“I dunno what sort of a driver you be,” he said. “Most anybody wants t’ git over the ground these days; but the’s some folks ’at thinks they c’n drive a horse like it was an automobeel. That’s one o’ my rigs an’ one o’ my best horses,—or was till that chap took t’ drivin’ it.”
Mr. Todd stretched his long neck after the yellow-wheeled trap, which had stopped in front of the Barford Eagle a little further up the street.
“You don’t say!” he observed mildly. “Kind of a young feller, too. They say a merciful man is merciful to his beast.”
“Dave Whitcomb must be a hard case, ’cordin’ to that,” was Mr. Hawley’s opinion. “Y’ seen him get out an’ go in; did you? Wall, that young chap used t’ teach school here. Fact; he was principal of our union school, an’ considered a smart enough chap, though quiet; didn’t cut much of a swathe, even with the young folks. But all of a sudden he up an’ went west! an’ we heard after a spell he was dead. But he turned up a while ago, live as ever, an’ consid’able changed. He’s quite a heavy swell now; they say he owns a mine, or suthin’, out west. He’s stayin’ t’ the Eagle; ’n’ say, if you’re one of the sort ’at likes t’ put on style ’n’ eat your dinner at night mebbe you c’d chum in with Dave.”
“What’s the young man’s line of business?” asked Mr. Todd. “I’d like to interest him in a little proposition——”
“Business?” echoed Mr. Hawley, and he chuckled as he drove his hands a little deeper into his trousers pockets. “Dave’s principal business around these parts is courtin’, I sh’d say. I guess he don’t do much else these days. Girl out in the country; got a big apple farm. If you git acquainted with Dave he’ll tell you all about it.”

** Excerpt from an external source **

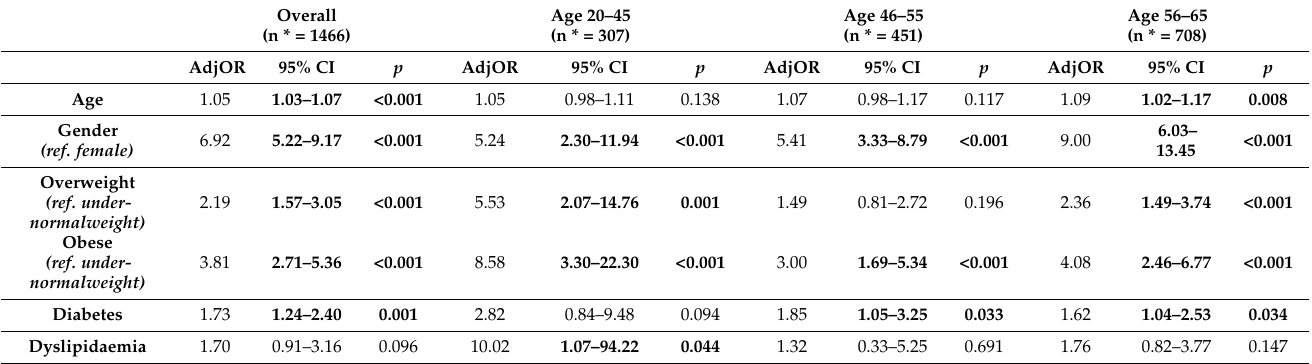
Table 3. Multivariable analysis evaluating variables independently associated with mortality in the overall study population and in the 3 age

To make the acquaintance of the ex-schoolmaster appeared to be exactly what the energetic Mr. Todd was seeking. He put up at the Eagle, where he made a point of asking for a six o’clock dinner.
“I am told,” he said to Sutton, the proprietor, “that this is one of the few properly managed hotels in this part of the country, with evening dinners, breakfasts à la carte, and so forth!”

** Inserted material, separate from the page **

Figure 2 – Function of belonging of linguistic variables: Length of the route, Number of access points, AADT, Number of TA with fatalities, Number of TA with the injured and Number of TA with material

Sutton silently shook his heavy body, his wide mouth turning up at the comers, an exercise which passed with him as a laugh.
“Oh, yes,” he said, “we’re stylish an’ up t’ date all right, when it comes t’ ’leven o’clock breakfasts an’ six o’clock dinners. We’ve kind of changed our day around here t’ ’commodate our patrons. We calc’late t’ please.”